And the stakes are much higher than for not installing a good floor heater due to a false negative or installing a bad floor heater due to a false positive.


----------



## GO Remodeling (Apr 5, 2005)

testing a wire without thinset around it voids the warranty on some heat systems. Better check your directions.

Only came across a meeger test on one system I've used. And I've probably used at least 7 different kinds.


----------



## mike gunderson (May 23, 2010)

I started tiling yesterday. i talked to the rep again in the morning. he repeated what he said about the pin hole on the sheathing. I said i thought it would be probably a 95 % chance nothing would come of it. He said more like 99% that it would be fine. By the way i was informed if you buy schluter products online it voids the warranty.


----------



## LI-Remodeler (Feb 3, 2015)

mike gunderson said:


> By the way i was informed if you buy schluter products online it voids the warranty.
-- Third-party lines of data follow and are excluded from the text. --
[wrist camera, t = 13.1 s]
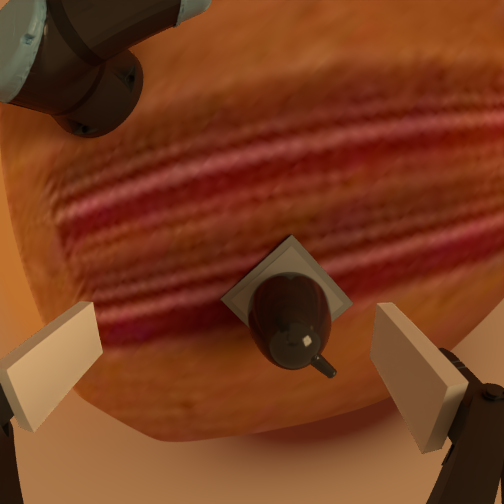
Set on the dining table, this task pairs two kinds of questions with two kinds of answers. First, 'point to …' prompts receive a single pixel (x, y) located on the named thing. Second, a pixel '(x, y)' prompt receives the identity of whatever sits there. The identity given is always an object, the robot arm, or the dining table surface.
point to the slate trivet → (285, 260)
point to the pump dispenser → (291, 321)
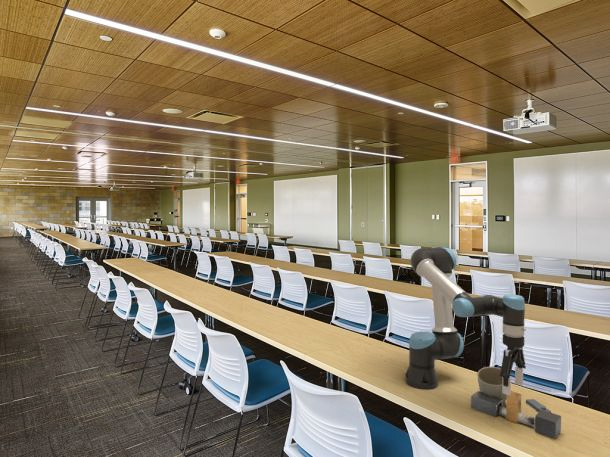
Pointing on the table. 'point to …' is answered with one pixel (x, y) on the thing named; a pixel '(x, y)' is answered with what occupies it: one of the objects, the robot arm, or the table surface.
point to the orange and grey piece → (515, 410)
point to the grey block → (485, 403)
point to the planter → (491, 382)
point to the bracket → (536, 405)
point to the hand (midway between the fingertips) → (512, 389)
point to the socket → (548, 424)
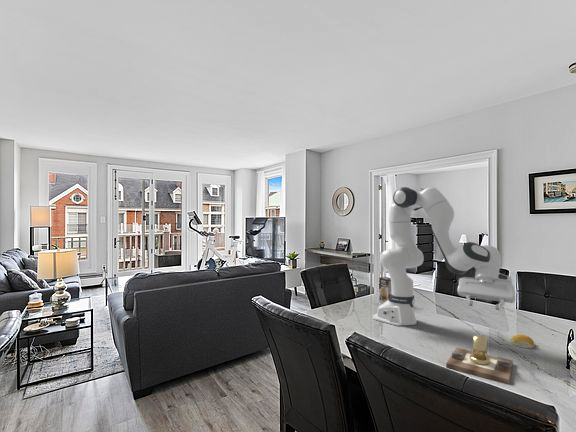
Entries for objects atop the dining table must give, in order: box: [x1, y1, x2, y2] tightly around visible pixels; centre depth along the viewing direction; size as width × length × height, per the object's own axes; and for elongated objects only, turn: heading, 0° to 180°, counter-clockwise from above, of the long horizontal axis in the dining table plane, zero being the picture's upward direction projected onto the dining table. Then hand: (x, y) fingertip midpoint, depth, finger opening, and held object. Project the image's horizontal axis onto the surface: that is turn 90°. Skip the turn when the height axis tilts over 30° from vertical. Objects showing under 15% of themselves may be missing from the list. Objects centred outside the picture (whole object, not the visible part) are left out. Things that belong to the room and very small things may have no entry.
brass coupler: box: [470, 334, 490, 365], centre depth 117 cm, size 6×6×9 cm
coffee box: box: [378, 276, 391, 304], centre depth 204 cm, size 9×6×16 cm
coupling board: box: [445, 347, 514, 385], centre depth 117 cm, size 19×18×3 cm
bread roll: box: [510, 334, 536, 349], centre depth 137 cm, size 8×9×4 cm
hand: (483, 307), depth 126 cm, fingers open, 8 cm apart
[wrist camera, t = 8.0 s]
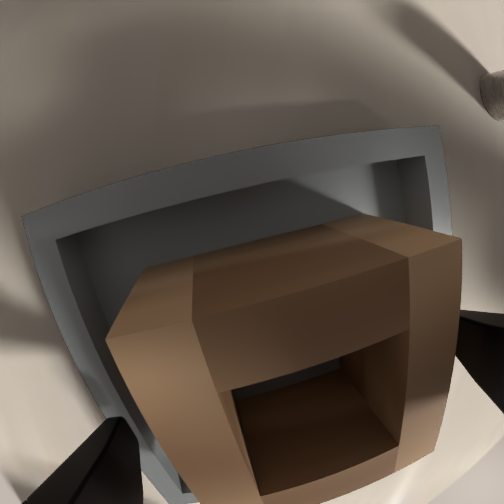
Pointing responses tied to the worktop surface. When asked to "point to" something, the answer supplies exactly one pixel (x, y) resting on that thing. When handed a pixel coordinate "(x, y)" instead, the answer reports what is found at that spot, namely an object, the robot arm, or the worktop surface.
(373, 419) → the brown square socket block
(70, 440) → the worktop surface
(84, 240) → the tray
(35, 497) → the robot arm
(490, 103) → the post
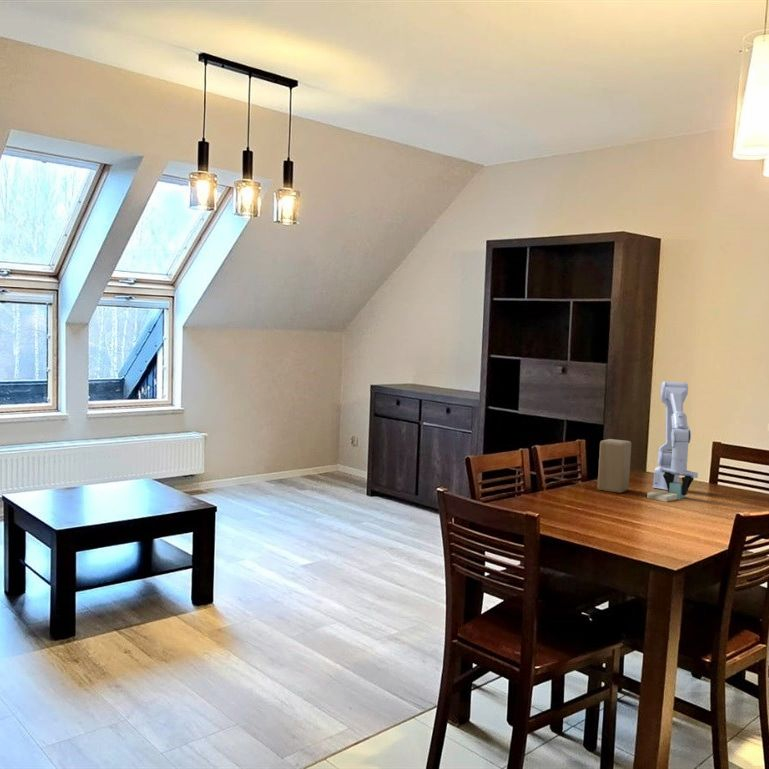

warranties are worth little to begin with. What are you doing to do rip out the entire floor of a 35k bathroom to reinstall the manufactures defective wire? 

nothing like trying to reduce your warranty liabilities to below worthless. 

Doesn't State laws trump manufactures rules on their warranties?


----------



## Xtrememtnbiker (Jun 9, 2013)

Schluter has a fantastic warranty. It's very much worth following their instructions. They will pay total cost including demo, materials, and re install, of their product failed. But you must do the things they tell you to for it to be valid. Like log the megger results 3 specific times on Ditra heat for example.


----------



## GettingBy (Aug 19, 2010)

With pinhole leaks I'd be worried about energizing the entire (wet) floor.


----------



## GO Remodeling (Apr 5, 2005)

I've had a pinhole leak in a factory connection. Burned out about two months after the install. (BTW,the floor doesn't get energized.) The bad part will look like a cigarette burn on the wire.

There usually is a waiting period before you turn the heated floor system on to allow for the thinset to dry properly. Every thinset company seems to have their own guess as to when you are able to fire the system up.


----------



## tjbnwi (Feb 24, 2009)

I take a photo of the final megger test, red and black wire. Send the photos to the owner for their file.

Tom


----------



## LI-Remodeler (Feb 3, 2015)

tjbnwi said:


> I take a photo of the final megger test, red and black wire. Send the photos to the owner for their file.
> 
> Tom



Tom that's a great idea. 

I document everything with my camera but never the results of testing instruments. I just have customers sign off on the results. I'll now take pictures of moisture meter readings as well when installing flooring.


----------



## tjbnwi (Feb 24, 2009)

LI-Remodeler said:


> Tom that's a great idea.
> 
> I document everything with my camera but never the results of testing instruments. I just have customers sign off on the results. I'll now take pictures of moisture meter readings as well when installing flooring.


I do that also.

Tom


----------



## GettingBy (Aug 19, 2010)

Re: photos, I found a loose outlet at the local eatery. 
Probably it was just the screws worked loose from people plugging in their chargers but the manager took a photo of it because he said the maintenance people complain about not enough info when they get the call.


I guess the countermove for photo evidence is for crooks is to photoshop the photo.


----------